Entries taken from a collection

——

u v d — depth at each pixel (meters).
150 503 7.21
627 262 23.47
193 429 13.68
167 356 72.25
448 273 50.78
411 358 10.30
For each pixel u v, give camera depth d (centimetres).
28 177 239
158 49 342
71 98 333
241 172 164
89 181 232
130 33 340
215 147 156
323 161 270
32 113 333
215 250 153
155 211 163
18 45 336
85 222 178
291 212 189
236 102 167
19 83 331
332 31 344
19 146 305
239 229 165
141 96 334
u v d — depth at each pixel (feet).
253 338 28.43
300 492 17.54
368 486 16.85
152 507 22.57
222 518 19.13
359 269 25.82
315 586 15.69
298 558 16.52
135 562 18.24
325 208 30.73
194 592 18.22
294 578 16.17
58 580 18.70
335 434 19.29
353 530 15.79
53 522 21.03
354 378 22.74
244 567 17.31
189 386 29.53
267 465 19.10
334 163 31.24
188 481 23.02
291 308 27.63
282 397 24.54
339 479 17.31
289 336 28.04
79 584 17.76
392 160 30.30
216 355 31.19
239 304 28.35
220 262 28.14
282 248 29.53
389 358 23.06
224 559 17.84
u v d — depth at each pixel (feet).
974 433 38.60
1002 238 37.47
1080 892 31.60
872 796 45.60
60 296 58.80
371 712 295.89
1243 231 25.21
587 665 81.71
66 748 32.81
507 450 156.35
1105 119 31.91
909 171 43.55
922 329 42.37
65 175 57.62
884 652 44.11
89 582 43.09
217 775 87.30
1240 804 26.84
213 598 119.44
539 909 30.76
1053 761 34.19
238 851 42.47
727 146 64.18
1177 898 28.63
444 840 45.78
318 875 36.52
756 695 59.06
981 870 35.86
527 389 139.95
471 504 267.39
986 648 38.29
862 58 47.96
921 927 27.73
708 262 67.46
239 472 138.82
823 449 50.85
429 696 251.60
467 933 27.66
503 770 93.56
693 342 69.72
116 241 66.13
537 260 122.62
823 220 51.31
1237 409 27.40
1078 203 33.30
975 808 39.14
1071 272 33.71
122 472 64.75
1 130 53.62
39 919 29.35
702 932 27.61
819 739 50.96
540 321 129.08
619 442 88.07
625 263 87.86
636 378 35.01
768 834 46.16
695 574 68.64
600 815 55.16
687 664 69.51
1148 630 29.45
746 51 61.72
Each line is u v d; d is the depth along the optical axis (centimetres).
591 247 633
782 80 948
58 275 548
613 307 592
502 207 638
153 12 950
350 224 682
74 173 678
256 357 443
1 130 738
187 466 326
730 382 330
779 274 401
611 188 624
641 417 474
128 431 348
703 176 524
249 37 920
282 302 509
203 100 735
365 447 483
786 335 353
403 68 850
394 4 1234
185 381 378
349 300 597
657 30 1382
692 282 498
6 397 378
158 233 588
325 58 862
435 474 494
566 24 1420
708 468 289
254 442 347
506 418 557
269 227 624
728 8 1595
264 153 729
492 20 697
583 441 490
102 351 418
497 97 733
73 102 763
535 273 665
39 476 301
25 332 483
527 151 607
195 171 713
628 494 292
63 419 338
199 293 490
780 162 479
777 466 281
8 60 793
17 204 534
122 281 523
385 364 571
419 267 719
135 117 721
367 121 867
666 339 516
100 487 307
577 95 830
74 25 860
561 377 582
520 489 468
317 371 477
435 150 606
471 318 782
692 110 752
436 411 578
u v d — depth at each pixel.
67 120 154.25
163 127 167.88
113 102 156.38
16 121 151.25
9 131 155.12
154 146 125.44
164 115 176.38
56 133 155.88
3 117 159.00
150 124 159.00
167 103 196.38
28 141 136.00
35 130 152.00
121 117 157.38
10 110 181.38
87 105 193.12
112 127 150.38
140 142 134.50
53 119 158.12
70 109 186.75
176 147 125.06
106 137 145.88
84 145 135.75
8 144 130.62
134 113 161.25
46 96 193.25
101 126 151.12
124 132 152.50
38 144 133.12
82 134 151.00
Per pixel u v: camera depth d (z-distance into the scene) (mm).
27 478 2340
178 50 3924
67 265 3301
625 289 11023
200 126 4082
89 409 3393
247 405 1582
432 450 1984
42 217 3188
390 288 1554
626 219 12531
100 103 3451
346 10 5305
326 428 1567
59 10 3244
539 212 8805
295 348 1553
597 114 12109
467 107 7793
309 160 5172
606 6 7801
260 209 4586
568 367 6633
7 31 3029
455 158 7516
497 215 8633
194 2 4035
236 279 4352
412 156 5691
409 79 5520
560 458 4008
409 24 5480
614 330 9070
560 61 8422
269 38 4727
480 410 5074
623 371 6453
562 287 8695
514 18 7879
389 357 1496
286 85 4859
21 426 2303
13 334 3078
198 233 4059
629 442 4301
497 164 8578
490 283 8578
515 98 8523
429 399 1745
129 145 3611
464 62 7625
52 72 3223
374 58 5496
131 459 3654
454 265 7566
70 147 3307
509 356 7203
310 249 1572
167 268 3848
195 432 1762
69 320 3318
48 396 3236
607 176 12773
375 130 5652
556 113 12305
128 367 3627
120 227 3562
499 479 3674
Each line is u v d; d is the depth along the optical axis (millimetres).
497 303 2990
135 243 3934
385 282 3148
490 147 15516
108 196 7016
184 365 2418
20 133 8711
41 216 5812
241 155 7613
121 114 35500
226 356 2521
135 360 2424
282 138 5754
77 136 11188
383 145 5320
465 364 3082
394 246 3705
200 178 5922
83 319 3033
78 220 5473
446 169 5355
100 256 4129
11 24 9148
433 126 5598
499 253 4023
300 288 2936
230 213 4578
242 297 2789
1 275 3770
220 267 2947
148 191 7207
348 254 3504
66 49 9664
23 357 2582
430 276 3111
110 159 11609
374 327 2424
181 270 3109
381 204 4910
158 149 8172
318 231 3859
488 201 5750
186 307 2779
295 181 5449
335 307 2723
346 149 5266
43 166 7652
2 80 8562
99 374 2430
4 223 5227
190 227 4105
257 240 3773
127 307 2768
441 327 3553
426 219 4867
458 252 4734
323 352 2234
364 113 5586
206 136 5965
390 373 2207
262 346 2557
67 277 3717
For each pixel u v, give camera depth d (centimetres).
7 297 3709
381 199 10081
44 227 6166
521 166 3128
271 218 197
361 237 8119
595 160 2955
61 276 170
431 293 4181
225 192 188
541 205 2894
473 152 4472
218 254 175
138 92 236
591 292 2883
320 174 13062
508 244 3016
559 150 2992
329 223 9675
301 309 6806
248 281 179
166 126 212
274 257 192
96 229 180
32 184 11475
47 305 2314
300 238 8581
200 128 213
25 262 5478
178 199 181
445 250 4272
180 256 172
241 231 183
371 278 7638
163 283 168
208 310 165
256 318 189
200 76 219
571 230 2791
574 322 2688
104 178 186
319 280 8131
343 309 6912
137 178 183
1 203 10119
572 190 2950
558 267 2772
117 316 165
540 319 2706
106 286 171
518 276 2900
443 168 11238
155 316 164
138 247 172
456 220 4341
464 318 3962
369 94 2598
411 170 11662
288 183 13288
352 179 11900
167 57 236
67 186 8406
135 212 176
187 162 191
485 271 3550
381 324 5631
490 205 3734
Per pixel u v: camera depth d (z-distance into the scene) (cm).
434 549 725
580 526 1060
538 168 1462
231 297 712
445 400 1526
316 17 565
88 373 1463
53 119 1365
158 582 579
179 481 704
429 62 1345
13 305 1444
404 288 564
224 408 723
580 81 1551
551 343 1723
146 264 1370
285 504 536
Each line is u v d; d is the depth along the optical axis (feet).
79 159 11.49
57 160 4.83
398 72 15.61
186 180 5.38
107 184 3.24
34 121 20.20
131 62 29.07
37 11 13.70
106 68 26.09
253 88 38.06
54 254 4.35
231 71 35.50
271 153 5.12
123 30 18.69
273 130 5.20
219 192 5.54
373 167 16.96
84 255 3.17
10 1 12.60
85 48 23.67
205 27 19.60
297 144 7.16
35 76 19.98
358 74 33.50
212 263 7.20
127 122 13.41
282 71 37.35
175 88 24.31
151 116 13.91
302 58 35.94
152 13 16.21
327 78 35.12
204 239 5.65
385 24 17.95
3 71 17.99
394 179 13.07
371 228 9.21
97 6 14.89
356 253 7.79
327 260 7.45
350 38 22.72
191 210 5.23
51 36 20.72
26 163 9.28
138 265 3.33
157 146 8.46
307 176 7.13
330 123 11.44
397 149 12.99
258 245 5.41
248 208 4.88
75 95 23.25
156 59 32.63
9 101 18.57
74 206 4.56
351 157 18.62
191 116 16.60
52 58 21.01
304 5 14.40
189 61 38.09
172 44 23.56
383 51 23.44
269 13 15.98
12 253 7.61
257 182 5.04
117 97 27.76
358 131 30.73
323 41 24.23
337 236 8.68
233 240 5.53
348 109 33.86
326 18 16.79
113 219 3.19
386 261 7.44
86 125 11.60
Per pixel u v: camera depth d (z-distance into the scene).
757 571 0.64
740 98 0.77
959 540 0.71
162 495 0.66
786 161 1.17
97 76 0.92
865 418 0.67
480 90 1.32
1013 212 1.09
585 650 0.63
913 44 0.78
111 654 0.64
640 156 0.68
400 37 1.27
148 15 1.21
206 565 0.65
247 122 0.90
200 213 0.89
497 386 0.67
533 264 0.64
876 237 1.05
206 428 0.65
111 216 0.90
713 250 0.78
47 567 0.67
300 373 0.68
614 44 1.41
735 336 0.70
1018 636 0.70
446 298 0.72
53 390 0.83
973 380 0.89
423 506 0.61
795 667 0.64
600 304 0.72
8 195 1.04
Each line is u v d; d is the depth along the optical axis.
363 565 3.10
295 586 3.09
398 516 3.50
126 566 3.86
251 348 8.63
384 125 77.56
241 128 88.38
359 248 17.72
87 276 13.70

——

• **WORK INSTRUCTIONS**
Using the records above, count the lines containing "optical". Give no words besides the number.

• **REPLY**
4